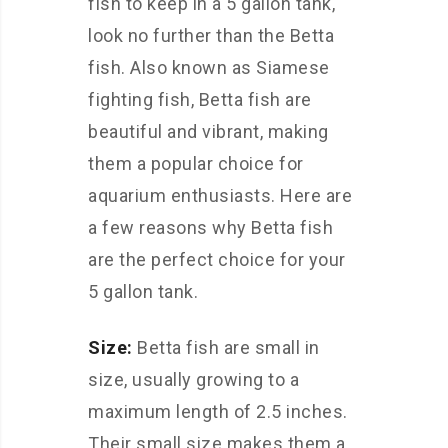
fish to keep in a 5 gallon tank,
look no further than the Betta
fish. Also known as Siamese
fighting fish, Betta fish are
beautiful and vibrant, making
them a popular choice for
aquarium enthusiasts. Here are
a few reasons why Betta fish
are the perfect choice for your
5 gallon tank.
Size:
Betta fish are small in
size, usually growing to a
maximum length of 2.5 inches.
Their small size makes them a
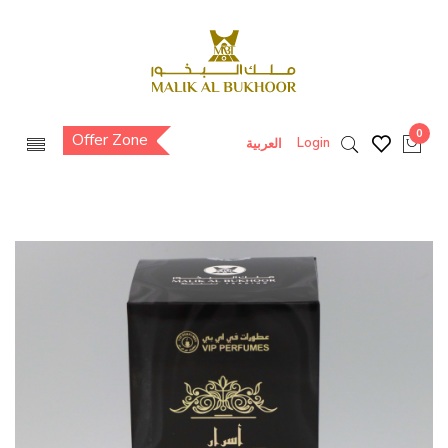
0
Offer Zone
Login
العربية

● ● ● ●

▶ **Activity**
Wherever "fish" occurs in the records above, copy the line it sits in.

▶ **Output for this task**
fish to keep in a 5 gallon tank,
fish. Also known as Siamese
fighting fish, Betta fish are
a few reasons why Betta fish
Betta fish are small in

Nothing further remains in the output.